(Directions): Below are records; reproduce exactly the lines from the one that has "DI-322, priority: Média -> Baixa" through the one that has "#2593, due: Jun 29 -> Jun 25", ends included, and nothing more.

(Task material):

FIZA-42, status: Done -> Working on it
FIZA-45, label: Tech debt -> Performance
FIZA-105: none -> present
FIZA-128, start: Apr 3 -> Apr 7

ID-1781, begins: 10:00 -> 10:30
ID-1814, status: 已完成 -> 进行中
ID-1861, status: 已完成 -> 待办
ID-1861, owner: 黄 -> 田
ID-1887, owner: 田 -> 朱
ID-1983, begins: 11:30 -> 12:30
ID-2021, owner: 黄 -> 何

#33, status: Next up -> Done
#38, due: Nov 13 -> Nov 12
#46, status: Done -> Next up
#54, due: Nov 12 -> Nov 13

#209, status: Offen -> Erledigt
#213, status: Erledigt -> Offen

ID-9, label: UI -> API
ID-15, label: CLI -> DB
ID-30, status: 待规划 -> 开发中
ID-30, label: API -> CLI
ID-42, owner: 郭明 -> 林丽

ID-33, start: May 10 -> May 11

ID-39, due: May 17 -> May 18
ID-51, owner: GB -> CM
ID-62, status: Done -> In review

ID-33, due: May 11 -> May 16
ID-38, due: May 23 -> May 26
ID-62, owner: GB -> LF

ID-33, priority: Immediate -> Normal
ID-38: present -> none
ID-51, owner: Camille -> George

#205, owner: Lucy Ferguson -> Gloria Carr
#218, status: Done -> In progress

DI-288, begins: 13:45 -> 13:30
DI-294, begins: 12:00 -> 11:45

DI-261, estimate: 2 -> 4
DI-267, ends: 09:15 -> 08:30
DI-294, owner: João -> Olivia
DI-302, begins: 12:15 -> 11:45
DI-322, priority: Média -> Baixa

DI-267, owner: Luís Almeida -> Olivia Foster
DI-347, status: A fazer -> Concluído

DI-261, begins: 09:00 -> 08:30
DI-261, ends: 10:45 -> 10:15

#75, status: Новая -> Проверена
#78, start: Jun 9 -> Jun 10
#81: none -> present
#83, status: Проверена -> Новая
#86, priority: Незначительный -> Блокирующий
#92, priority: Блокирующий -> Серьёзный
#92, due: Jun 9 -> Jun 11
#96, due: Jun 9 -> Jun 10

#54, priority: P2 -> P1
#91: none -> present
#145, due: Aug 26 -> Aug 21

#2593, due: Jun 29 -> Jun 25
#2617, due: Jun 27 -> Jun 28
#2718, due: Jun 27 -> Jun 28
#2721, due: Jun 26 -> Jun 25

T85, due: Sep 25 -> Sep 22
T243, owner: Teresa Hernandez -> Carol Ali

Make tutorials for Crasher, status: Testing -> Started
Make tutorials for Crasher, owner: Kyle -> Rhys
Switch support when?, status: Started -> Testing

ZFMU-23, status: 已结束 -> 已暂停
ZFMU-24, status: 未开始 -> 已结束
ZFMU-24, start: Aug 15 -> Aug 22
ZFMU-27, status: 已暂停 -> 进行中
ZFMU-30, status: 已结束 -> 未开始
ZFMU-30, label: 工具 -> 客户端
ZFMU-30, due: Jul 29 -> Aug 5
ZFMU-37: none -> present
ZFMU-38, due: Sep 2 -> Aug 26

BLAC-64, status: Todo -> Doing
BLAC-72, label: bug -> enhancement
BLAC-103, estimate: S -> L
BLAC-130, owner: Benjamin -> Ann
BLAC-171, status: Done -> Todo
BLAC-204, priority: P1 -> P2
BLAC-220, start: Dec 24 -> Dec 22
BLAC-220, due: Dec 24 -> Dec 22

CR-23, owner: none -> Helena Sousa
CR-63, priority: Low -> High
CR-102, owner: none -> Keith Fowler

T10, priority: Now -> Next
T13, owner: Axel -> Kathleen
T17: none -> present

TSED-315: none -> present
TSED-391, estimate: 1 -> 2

(Answer to this task):
DI-322, priority: Média -> Baixa

DI-267, owner: Luís Almeida -> Olivia Foster
DI-347, status: A fazer -> Concluído

DI-261, begins: 09:00 -> 08:30
DI-261, ends: 10:45 -> 10:15

#75, status: Новая -> Проверена
#78, start: Jun 9 -> Jun 10
#81: none -> present
#83, status: Проверена -> Новая
#86, priority: Незначительный -> Блокирующий
#92, priority: Блокирующий -> Серьёзный
#92, due: Jun 9 -> Jun 11
#96, due: Jun 9 -> Jun 10

#54, priority: P2 -> P1
#91: none -> present
#145, due: Aug 26 -> Aug 21

#2593, due: Jun 29 -> Jun 25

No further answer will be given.